En la postura del la Jefatura de Gobierno capitalina, por eso, la ecuación que intenta resolver las inequidades lacerantes que atraviesan a la población de la Ciudad de México no es del tipo: eliminar los beneficios a los que tradicionalmente accedía una porción reducida de la matricula escolar para reorientarlos hacia el resto de la población estudiantil. Es decir, no es una lógica de suma cero en donde lo que ganan los niños y las niñas a quienes se dirige Mi Beca para Empezar supone una pérdida absoluta para otros niños y otras niñas. Sólo en una concepción del mundo profundamente elitista y clasista cabe la posibilidad de tal interpretación. Por lo contrario, en la postura asumida por la Jefa de Gobierno, la ecuación es mucho más sencilla, más democrática, equitativa, igualitaria y justa: sin quitar a nadie, se procura beneficiar a la totalidad de la matrícula. No hay más.

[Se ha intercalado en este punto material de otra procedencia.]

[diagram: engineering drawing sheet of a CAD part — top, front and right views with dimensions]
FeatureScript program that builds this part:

Parece poco, pero la radicalidad de la decisión es profunda: en el corazón mismo de esta política pública, lo que late con mayor intensidad es el reconocimiento de que la lógica de dar más a quien más tiene y privar más a quien menos tiene no puede seguir siendo un principio rector válido del sistema educativo público. Llevar hasta sus últimas consecuencias decisiones así tendría que transitar, asimismo, por el reconocimiento de que los exámenes de ingreso a cualquier nivel educativo constitucionalmente garantizado como un derecho y una obligación deben de ser eliminados. Y esto por una razón muy sencilla: porque no puede considerarse que el Estado mexicano esté efectivamente garantizando el cumplimiento de dicho derecho (el de acceder a la educación básica) si la posibilidad de cada mexicano y mexicana de estudiar en este país depende de la lógica de la competencia.

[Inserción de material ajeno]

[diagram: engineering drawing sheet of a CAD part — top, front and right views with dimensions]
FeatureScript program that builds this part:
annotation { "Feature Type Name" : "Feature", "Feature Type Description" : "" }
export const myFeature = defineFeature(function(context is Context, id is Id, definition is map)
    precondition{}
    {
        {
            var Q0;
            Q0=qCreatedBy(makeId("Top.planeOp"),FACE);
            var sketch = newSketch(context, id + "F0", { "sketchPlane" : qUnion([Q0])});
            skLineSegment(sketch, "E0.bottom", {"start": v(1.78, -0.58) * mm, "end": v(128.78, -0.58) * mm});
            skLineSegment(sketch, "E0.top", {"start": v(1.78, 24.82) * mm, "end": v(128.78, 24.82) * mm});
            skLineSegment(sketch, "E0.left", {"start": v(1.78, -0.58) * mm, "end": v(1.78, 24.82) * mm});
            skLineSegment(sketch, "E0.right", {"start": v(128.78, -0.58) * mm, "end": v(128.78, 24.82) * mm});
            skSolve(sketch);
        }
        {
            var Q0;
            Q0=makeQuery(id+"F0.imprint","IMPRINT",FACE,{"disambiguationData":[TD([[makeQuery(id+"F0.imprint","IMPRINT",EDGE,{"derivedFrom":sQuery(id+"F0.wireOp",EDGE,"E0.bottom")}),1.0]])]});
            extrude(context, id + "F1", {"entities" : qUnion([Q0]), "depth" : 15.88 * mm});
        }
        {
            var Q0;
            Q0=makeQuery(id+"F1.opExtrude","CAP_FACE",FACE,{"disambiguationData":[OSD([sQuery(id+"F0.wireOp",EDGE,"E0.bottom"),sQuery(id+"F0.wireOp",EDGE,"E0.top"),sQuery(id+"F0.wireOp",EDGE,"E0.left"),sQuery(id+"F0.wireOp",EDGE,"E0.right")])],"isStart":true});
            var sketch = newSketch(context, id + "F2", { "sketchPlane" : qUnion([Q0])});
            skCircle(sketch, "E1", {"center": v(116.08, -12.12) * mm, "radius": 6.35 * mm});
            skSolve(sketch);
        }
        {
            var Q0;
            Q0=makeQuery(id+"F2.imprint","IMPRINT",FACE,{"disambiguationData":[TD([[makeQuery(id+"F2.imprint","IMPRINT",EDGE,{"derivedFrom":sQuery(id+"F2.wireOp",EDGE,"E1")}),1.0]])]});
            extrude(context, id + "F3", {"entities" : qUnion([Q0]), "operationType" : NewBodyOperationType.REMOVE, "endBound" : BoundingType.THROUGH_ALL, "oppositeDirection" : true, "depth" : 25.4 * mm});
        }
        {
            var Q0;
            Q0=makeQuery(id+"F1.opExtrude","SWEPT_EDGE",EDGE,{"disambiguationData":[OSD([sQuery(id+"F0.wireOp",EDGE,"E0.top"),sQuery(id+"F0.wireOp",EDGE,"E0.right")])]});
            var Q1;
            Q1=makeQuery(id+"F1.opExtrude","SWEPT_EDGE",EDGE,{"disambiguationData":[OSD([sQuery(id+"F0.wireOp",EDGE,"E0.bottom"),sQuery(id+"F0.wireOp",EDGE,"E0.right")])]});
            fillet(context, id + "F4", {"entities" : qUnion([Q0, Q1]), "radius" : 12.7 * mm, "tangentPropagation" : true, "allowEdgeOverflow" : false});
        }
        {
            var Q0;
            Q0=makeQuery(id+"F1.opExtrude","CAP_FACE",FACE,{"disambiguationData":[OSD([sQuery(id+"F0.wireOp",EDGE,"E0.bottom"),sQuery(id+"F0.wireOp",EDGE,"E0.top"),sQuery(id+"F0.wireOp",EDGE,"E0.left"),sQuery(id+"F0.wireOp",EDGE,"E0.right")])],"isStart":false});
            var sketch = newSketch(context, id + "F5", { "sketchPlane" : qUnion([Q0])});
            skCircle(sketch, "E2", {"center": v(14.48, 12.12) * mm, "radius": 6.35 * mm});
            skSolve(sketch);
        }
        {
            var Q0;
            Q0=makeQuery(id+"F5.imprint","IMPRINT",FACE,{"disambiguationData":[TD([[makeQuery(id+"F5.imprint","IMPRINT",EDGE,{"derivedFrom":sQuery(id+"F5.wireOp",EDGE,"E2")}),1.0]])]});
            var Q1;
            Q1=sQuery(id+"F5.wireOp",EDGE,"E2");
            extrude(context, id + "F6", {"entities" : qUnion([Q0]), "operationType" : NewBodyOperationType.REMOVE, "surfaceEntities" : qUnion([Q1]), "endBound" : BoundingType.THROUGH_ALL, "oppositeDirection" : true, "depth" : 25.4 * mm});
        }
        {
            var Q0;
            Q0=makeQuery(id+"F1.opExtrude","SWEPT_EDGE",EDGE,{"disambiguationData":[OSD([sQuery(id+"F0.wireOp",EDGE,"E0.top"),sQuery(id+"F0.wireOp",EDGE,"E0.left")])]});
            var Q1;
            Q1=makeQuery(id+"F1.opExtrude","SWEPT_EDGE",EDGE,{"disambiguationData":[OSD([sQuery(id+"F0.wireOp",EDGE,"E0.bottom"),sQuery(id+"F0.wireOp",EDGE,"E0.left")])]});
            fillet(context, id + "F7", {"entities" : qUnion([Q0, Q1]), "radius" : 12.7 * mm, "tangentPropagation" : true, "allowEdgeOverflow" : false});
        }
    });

En ese sentido, ante la insistente objeción conservadora, retrógrada y reaccionaria de que el sistema educativo nacional (público) no cuenta con las capacidades o los cupos suficientes como para hacer frente a la demanda de ingreso a todos sus niveles que cada año se da, la respuesta que la sociedad tendría que dar, lejos de optar por la defensa de los filtros de ingreso y de selección (eufemismos que enmascaran la competencia meritocrática) tendría que decantarse por una mayor insistencia en pos de la ampliación de ese mismo sistema, en todos sus órdenes, hasta que éste cuente con una capacidad holgada de absorción de la demanda estudiantil. Cualquier otra opción seguirá siendo elitista, en tanto que considera que contar con escolarización es más bien un privilegio de personas talentosas y no un derecho universal, de toda la población.